----- Recorded data -----

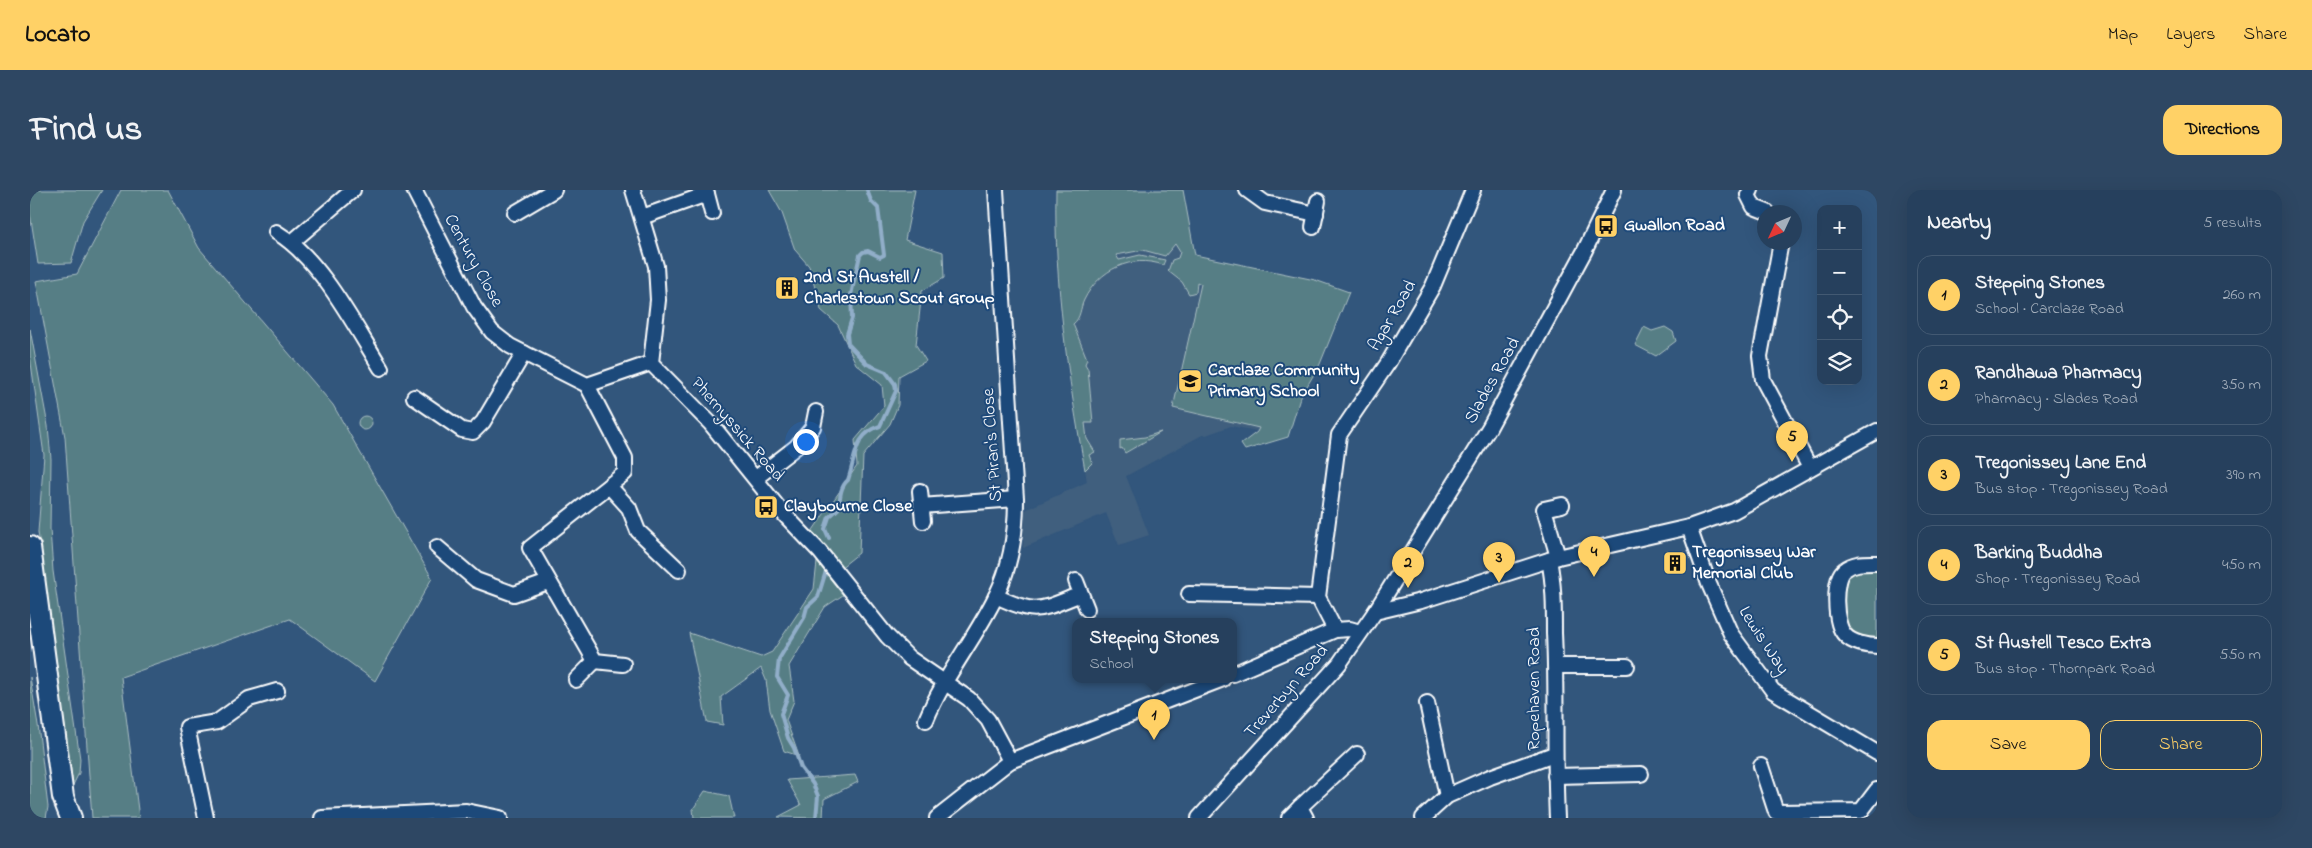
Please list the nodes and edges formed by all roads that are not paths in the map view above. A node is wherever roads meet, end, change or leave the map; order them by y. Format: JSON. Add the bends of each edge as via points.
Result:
{"nodes":[{"id":1,"x":353,"y":190,"type":"edge"},
{"id":2,"x":414,"y":190,"type":"edge"},
{"id":3,"x":554,"y":190,"type":"edge"},
{"id":4,"x":633,"y":190,"type":"edge"},
{"id":5,"x":996,"y":190,"type":"edge"},
{"id":6,"x":1247,"y":190,"type":"edge"},
{"id":7,"x":1473,"y":190,"type":"edge"},
{"id":8,"x":1614,"y":190,"type":"edge"},
{"id":9,"x":1751,"y":190,"type":"edge"},
{"id":10,"x":706,"y":192,"type":"edge"},
{"id":11,"x":1757,"y":207,"type":"edge"},
{"id":12,"x":515,"y":213,"type":"dead end"},
{"id":13,"x":712,"y":213,"type":"dead end"},
{"id":14,"x":1316,"y":214,"type":"dead end"},
{"id":15,"x":642,"y":218,"type":"junction"},
{"id":16,"x":276,"y":232,"type":"dead end"},
{"id":17,"x":292,"y":242,"type":"junction"},
{"id":18,"x":1780,"y":250,"type":"edge"},
{"id":19,"x":524,"y":354,"type":"junction"},
{"id":20,"x":651,"y":363,"type":"junction"},
{"id":21,"x":381,"y":368,"type":"dead end"},
{"id":22,"x":587,"y":385,"type":"junction"},
{"id":23,"x":414,"y":398,"type":"dead end"},
{"id":24,"x":816,"y":412,"type":"dead end"},
{"id":25,"x":1877,"y":431,"type":"edge"},
{"id":26,"x":1810,"y":468,"type":"junction"},
{"id":27,"x":756,"y":478,"type":"junction"},
{"id":28,"x":609,"y":486,"type":"junction"},
{"id":29,"x":920,"y":491,"type":"dead end"},
{"id":30,"x":1016,"y":499,"type":"junction"},
{"id":31,"x":1562,"y":505,"type":"dead end"},
{"id":32,"x":921,"y":506,"type":"junction"},
{"id":33,"x":922,"y":520,"type":"dead end"},
{"id":34,"x":1689,"y":527,"type":"junction"},
{"id":35,"x":30,"y":547,"type":"edge"},
{"id":36,"x":437,"y":547,"type":"dead end"},
{"id":37,"x":1554,"y":559,"type":"junction"},
{"id":38,"x":1877,"y":563,"type":"edge"},
{"id":39,"x":679,"y":570,"type":"dead end"},
{"id":40,"x":548,"y":582,"type":"junction"},
{"id":41,"x":1393,"y":583,"type":"joint"},
{"id":42,"x":1189,"y":594,"type":"dead end"},
{"id":43,"x":996,"y":596,"type":"junction"},
{"id":44,"x":1318,"y":597,"type":"junction"},
{"id":45,"x":1087,"y":608,"type":"dead end"},
{"id":46,"x":1375,"y":612,"type":"junction"},
{"id":47,"x":1335,"y":630,"type":"junction"},
{"id":48,"x":1360,"y":632,"type":"junction"},
{"id":49,"x":1877,"y":646,"type":"edge"},
{"id":50,"x":595,"y":661,"type":"junction"},
{"id":51,"x":623,"y":664,"type":"dead end"},
{"id":52,"x":1556,"y":666,"type":"junction"},
{"id":53,"x":1627,"y":666,"type":"dead end"},
{"id":54,"x":1237,"y":672,"type":"edge"},
{"id":55,"x":576,"y":680,"type":"dead end"},
{"id":56,"x":945,"y":681,"type":"junction"},
{"id":57,"x":1213,"y":683,"type":"edge"},
{"id":58,"x":277,"y":691,"type":"dead end"},
{"id":59,"x":1427,"y":703,"type":"dead end"},
{"id":60,"x":926,"y":720,"type":"dead end"},
{"id":61,"x":1875,"y":748,"type":"edge"},
{"id":62,"x":1357,"y":754,"type":"dead end"},
{"id":63,"x":1554,"y":754,"type":"junction"},
{"id":64,"x":1010,"y":761,"type":"junction"},
{"id":65,"x":1762,"y":766,"type":"dead end"},
{"id":66,"x":1640,"y":774,"type":"dead end"},
{"id":67,"x":1555,"y":776,"type":"junction"},
{"id":68,"x":1877,"y":790,"type":"edge"},
{"id":69,"x":63,"y":796,"type":"junction"},
{"id":70,"x":1447,"y":796,"type":"junction"},
{"id":71,"x":1303,"y":812,"type":"edge"},
{"id":72,"x":368,"y":817,"type":"edge"},
{"id":73,"x":61,"y":818,"type":"edge"},
{"id":74,"x":71,"y":818,"type":"edge"},
{"id":75,"x":206,"y":818,"type":"edge"},
{"id":76,"x":322,"y":818,"type":"edge"},
{"id":77,"x":500,"y":818,"type":"edge"},
{"id":78,"x":937,"y":818,"type":"edge"},
{"id":79,"x":1199,"y":818,"type":"edge"},
{"id":80,"x":1289,"y":818,"type":"edge"},
{"id":81,"x":1423,"y":818,"type":"edge"},
{"id":82,"x":1557,"y":818,"type":"edge"}],
"edges":[{"from":1,"to":17,"type":"street"},
{"from":2,"to":19,"type":"street","name":"Century Close","via":[[483,320],[492,332]]},
{"from":3,"to":12,"type":"street"},
{"from":4,"to":15,"type":"street"},
{"from":5,"to":30,"type":"street","name":"St Piran's Close"},
{"from":6,"to":14,"type":"street","via":[[1265,203]]},
{"from":7,"to":44,"type":"street","name":"Agar Road","via":[[1433,286],[1388,363],[1339,435]]},
{"from":8,"to":41,"type":"street","name":"Slades Road","via":[[1490,428]]},
{"from":9,"to":11,"type":"street","via":[[1748,195]]},
{"from":10,"to":13,"type":"street"},
{"from":10,"to":15,"type":"street"},
{"from":15,"to":20,"type":"street","via":[[656,266],[658,300]]},
{"from":16,"to":17,"type":"street"},
{"from":17,"to":21,"type":"street","via":[[336,294]]},
{"from":18,"to":26,"type":"street","via":[[1760,356],[1763,380]]},
{"from":19,"to":22,"type":"street","name":"Century Close"},
{"from":19,"to":23,"type":"street","via":[[483,422],[473,432],[462,430]]},
{"from":20,"to":22,"type":"street"},
{"from":20,"to":27,"type":"street","name":"Phernyssick Road","via":[[711,424]]},
{"from":22,"to":28,"type":"street","via":[[624,458],[625,473]]},
{"from":24,"to":27,"type":"street","via":[[813,428],[796,447]]},
{"from":25,"to":26,"type":"street"},
{"from":26,"to":34,"type":"street","via":[[1734,511]]},
{"from":27,"to":56,"type":"street","name":"Phernyssick Road","via":[[886,636],[909,658]]},
{"from":28,"to":39,"type":"street","via":[[629,508],[638,531]]},
{"from":28,"to":40,"type":"street","via":[[530,548]]},
{"from":29,"to":32,"type":"street"},
{"from":30,"to":32,"type":"street"},
{"from":30,"to":43,"type":"street","name":"St Piran's Close","via":[[1015,529],[1008,565]]},
{"from":31,"to":37,"type":"street","name":"Ropehaven Road","via":[[1544,509]]},
{"from":32,"to":33,"type":"street"},
{"from":34,"to":37,"type":"street"},
{"from":34,"to":61,"type":"street","name":"Lewis Way","via":[[1709,584],[1732,634],[1772,691]]},
{"from":35,"to":69,"type":"highway"},
{"from":36,"to":40,"type":"street","via":[[476,580],[514,594]]},
{"from":37,"to":46,"type":"street","via":[[1421,601]]},
{"from":37,"to":52,"type":"street","name":"Ropehaven Road"},
{"from":38,"to":49,"type":"street","via":[[1854,564],[1843,570],[1838,577],[1837,615],[1844,635],[1869,646]]},
{"from":40,"to":50,"type":"street"},
{"from":41,"to":46,"type":"street","name":"Treverbyn Road"},
{"from":42,"to":44,"type":"street"},
{"from":43,"to":45,"type":"street","via":[[1036,610],[1078,587]]},
{"from":43,"to":56,"type":"street","name":"St Piran's Close"},
{"from":44,"to":47,"type":"street"},
{"from":46,"to":48,"type":"street","name":"Treverbyn Road"},
{"from":47,"to":48,"type":"street"},
{"from":47,"to":54,"type":"street"},
{"from":48,"to":79,"type":"street","name":"Treverbyn Road","via":[[1339,664]]},
{"from":50,"to":51,"type":"street"},
{"from":50,"to":55,"type":"street"},
{"from":52,"to":53,"type":"street"},
{"from":52,"to":63,"type":"street","name":"Ropehaven Road"},
{"from":56,"to":60,"type":"street","name":"St Piran's Close"},
{"from":56,"to":64,"type":"street","name":"Phernyssick Road","via":[[988,720]]},
{"from":57,"to":64,"type":"street"},
{"from":58,"to":75,"type":"street","via":[[249,699],[217,722],[187,727]]},
{"from":59,"to":70,"type":"street"},
{"from":62,"to":71,"type":"street"},
{"from":63,"to":67,"type":"street","name":"Ropehaven Road"},
{"from":63,"to":70,"type":"street"},
{"from":64,"to":78,"type":"street"},
{"from":65,"to":68,"type":"street","via":[[1776,812],[1861,811]]},
{"from":66,"to":67,"type":"street"},
{"from":67,"to":82,"type":"street","name":"Ropehaven Road"},
{"from":69,"to":73,"type":"highway"},
{"from":69,"to":74,"type":"highway"},
{"from":70,"to":81,"type":"street"},
{"from":71,"to":80,"type":"street"},
{"from":72,"to":76,"type":"street"},
{"from":72,"to":77,"type":"street","via":[[466,811]]}]}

-----

**Try it:** Using the data above, copy each line that contains "highway".

**Solution:**
{"from":35,"to":69,"type":"highway"},
{"from":69,"to":73,"type":"highway"},
{"from":69,"to":74,"type":"highway"},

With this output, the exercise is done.